In February a senior Pakistani intelligence official told the Financial Times that Saudi Arabia was seeking “a large number of [Pakistan] troops to support its campaign along the Yemeni border and for internal security”.
The official confirmed that Pakistan’s agreement, during Prince Salman’s visit, to support the establishment of a “transitional governing body” in Syria was an important aspect of the deal. Islamabad had previously remained neutral and urged Syrian president Bashar al-Assad and his opponents to end the conflict peacefully.
The Pakistani rupee has appreciated more than 4 per cent in the past three weeks with officials pointing to the Saudi assistance as one of the reasons for its strengthening. But some believe there are inherent risks for Pakistan, which is fighting an internal battle with Taliban militants, in getting closer to Riyadh.
Historically, Pakistan has sought to maintain an even hand in public in its relations with predominantly Shia Muslim Iran and Sunni Muslim Saudi Arabia.
During Prince Salman’s visit an Iranian minister threatened to send troops across the border in to Pakistan if Islamabad failed to secure the release of five Iranian border guards kidnapped in the country. Officials in Tehran alleged the guards were taken by hardline Sunni militants backed by Saudi Arabia.

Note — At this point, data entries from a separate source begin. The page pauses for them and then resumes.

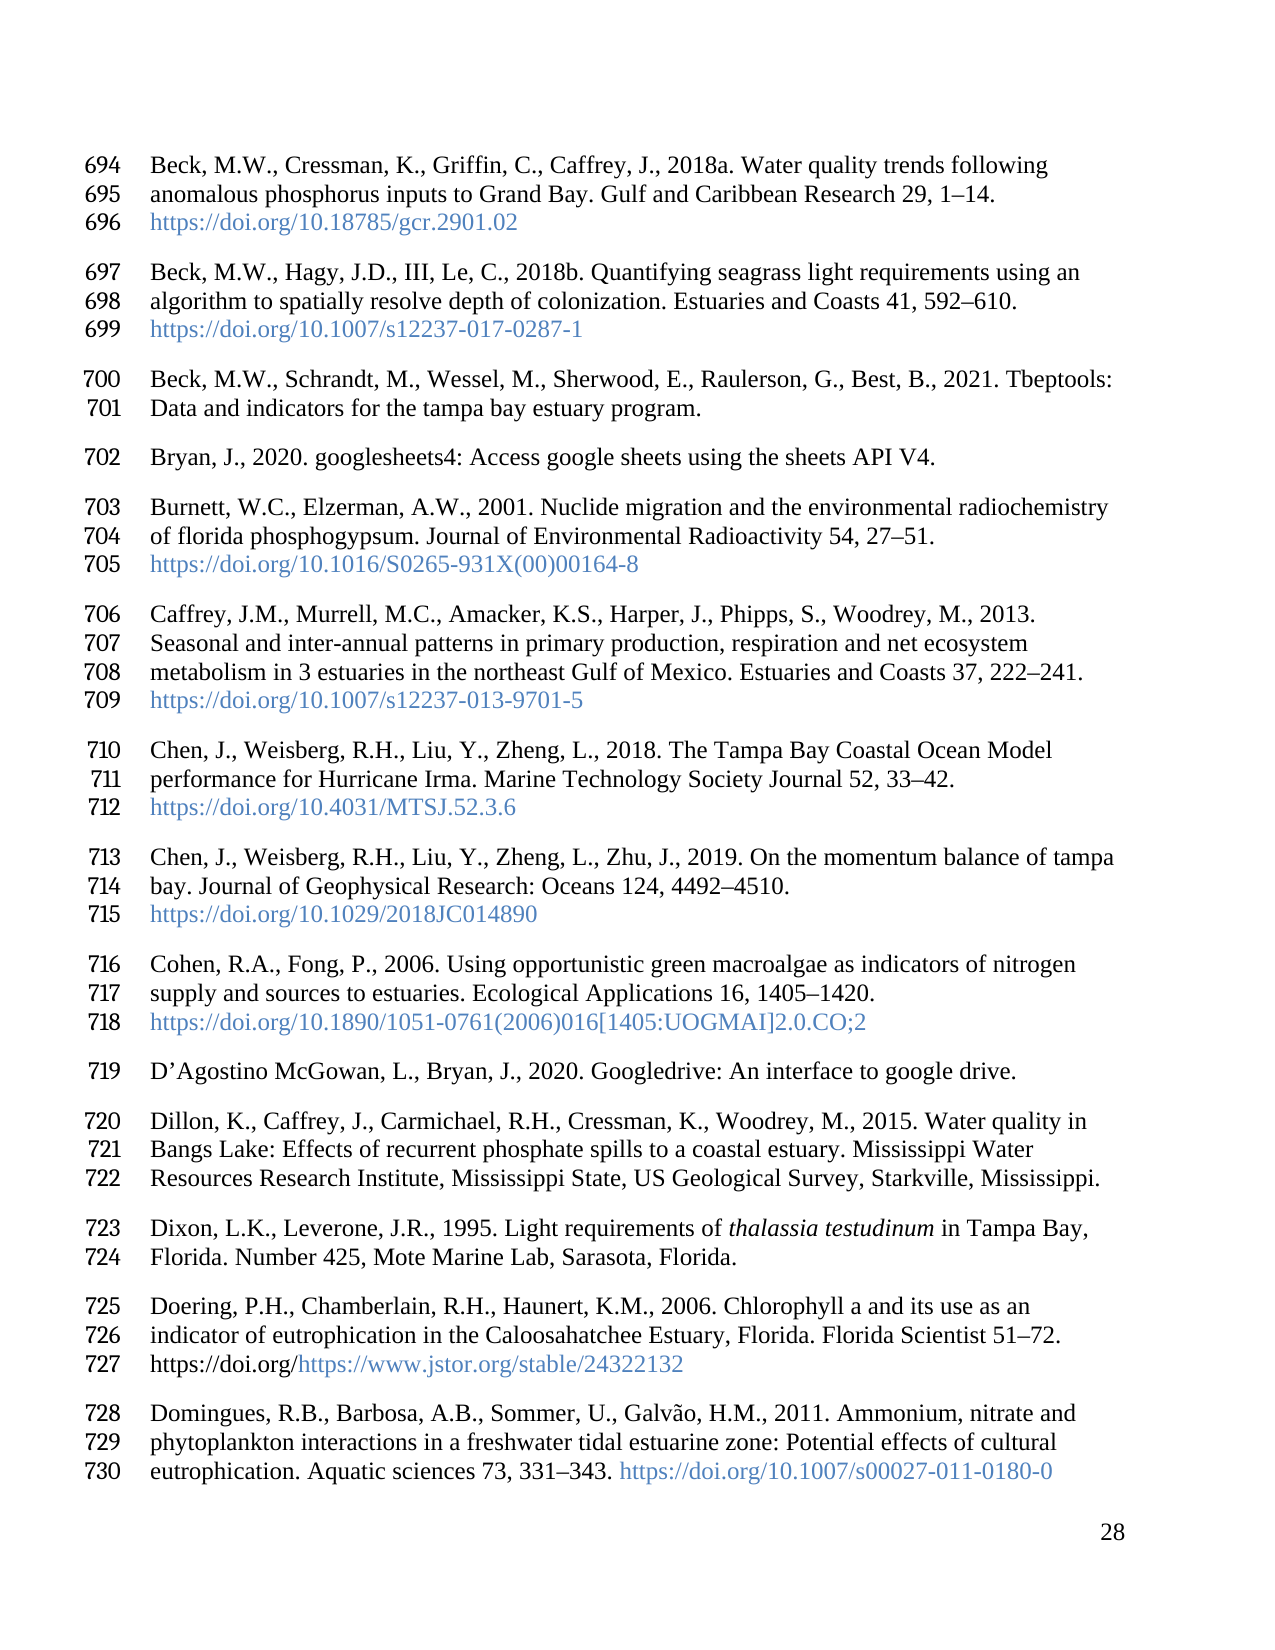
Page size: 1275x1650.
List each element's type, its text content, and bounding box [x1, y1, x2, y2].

text Domingues, R.B., Barbosa, A.B., Sommer, U., Galvão, H.M., 2011. Ammonium, nitrate and phytoplankton interactions in a freshwater tidal estuarine zone: Potential effects of cultural eutrophication. Aquatic sciences 73, 331–343. https://doi.org/10.1007/s00027-011-0180-0 [150, 1398, 1125, 1484]
text Beck, M.W., Schrandt, M., Wessel, M., Sherwood, E., Raulerson, G., Best, B., 2021. Tbeptools: Data and indicators for the tampa bay estuary program. [150, 364, 1125, 422]
text Chen, J., Weisberg, R.H., Liu, Y., Zheng, L., Zhu, J., 2019. On the momentum balance of tampa bay. Journal of Geophysical Research: Oceans 124, 4492–4510. https://doi.org/10.1029/2018JC014890 [150, 842, 1125, 928]
text D’Agostino McGowan, L., Bryan, J., 2020. Googledrive: An interface to google drive. [150, 1056, 1125, 1085]
text Dixon, L.K., Leverone, J.R., 1995. Light requirements of thalassia testudinum in Tampa Bay, Florida. Number 425, Mote Marine Lab, Sarasota, Florida. [150, 1213, 1125, 1270]
text Beck, M.W., Cressman, K., Griffin, C., Caffrey, J., 2018a. Water quality trends following anomalous phosphorus inputs to Grand Bay. Gulf and Caribbean Research 29, 1–14. https://doi.org/10.18785/gcr.2901.02 [150, 150, 1125, 236]
text Caffrey, J.M., Murrell, M.C., Amacker, K.S., Harper, J., Phipps, S., Woodrey, M., 2013. Seasonal and inter-annual patterns in primary production, respiration and net ecosystem metabolism in 3 estuaries in the northeast Gulf of Mexico. Estuaries and Coasts 37, 222–241. https://doi.org/10.1007/s12237-013-9701-5 [150, 599, 1125, 714]
text Bryan, J., 2020. googlesheets4: Access google sheets using the sheets API V4. [150, 442, 1125, 471]
text Beck, M.W., Hagy, J.D., III, Le, C., 2018b. Quantifying seagrass light requirements using an algorithm to spatially resolve depth of colonization. Estuaries and Coasts 41, 592–610. https://doi.org/10.1007/s12237-017-0287-1 [150, 257, 1125, 343]
text Burnett, W.C., Elzerman, A.W., 2001. Nuclide migration and the environmental radiochemistry of florida phosphogypsum. Journal of Environmental Radioactivity 54, 27–51. https://doi.org/10.1016/S0265-931X(00)00164-8 [150, 492, 1125, 578]
text Doering, P.H., Chamberlain, R.H., Haunert, K.M., 2006. Chlorophyll a and its use as an indicator of eutrophication in the Caloosahatchee Estuary, Florida. Florida Scientist 51–72. https://doi.org/https://www.jstor.org/stable/24322132 [150, 1291, 1125, 1377]
text Dillon, K., Caffrey, J., Carmichael, R.H., Cressman, K., Woodrey, M., 2015. Water quality in Bangs Lake: Effects of recurrent phosphate spills to a coastal estuary. Mississippi Water Resources Research Institute, Mississippi State, US Geological Survey, Starkville, Mississippi. [150, 1106, 1125, 1192]
text Cohen, R.A., Fong, P., 2006. Using opportunistic green macroalgae as indicators of nitrogen supply and sources to estuaries. Ecological Applications 16, 1405–1420. https://doi.org/10.1890/1051-0761(2006)016[1405:UOGMAI]2.0.CO;2 [150, 949, 1125, 1035]
text Chen, J., Weisberg, R.H., Liu, Y., Zheng, L., 2018. The Tampa Bay Coastal Ocean Model performance for Hurricane Irma. Marine Technology Society Journal 52, 33–42. https://doi.org/10.4031/MTSJ.52.3.6 [150, 735, 1125, 821]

The Iranian guards have still not been released.
“We have to be careful in how we pursue our relations [with Saudi Arabia],” said Farooq Hameed Khan, a retired brigadier and commentator on security affairs. “As long as our security relations with Saudi Arabia are for internal security duties, that can be managed but we must not extend ourselves beyond that.”
The Saudi assistance may help to support Pakistan’s weak economy though it cannot fund a long-term recovery, economists said.
“The Saudi money for now has helped our reserves,” said Sakib Sherani, a former chief economist at the finance ministry. “But it’s early in the day. We need to build up on our progress. Pakistan’s economy needs to be put through other reforms too.”
Last year, the IMF agreed to a $6.7bn loan programme for Pakistan. However, western diplomats say, Pakistan is riddled with challenges, notably energy shortages and domestic insecurity, which continue to deter investors.
“In a country with major energy shortages, a low number of taxpayers and corruption in many areas, the Saudi money will help but only temporarily,” said one western diplomat in Islamabad.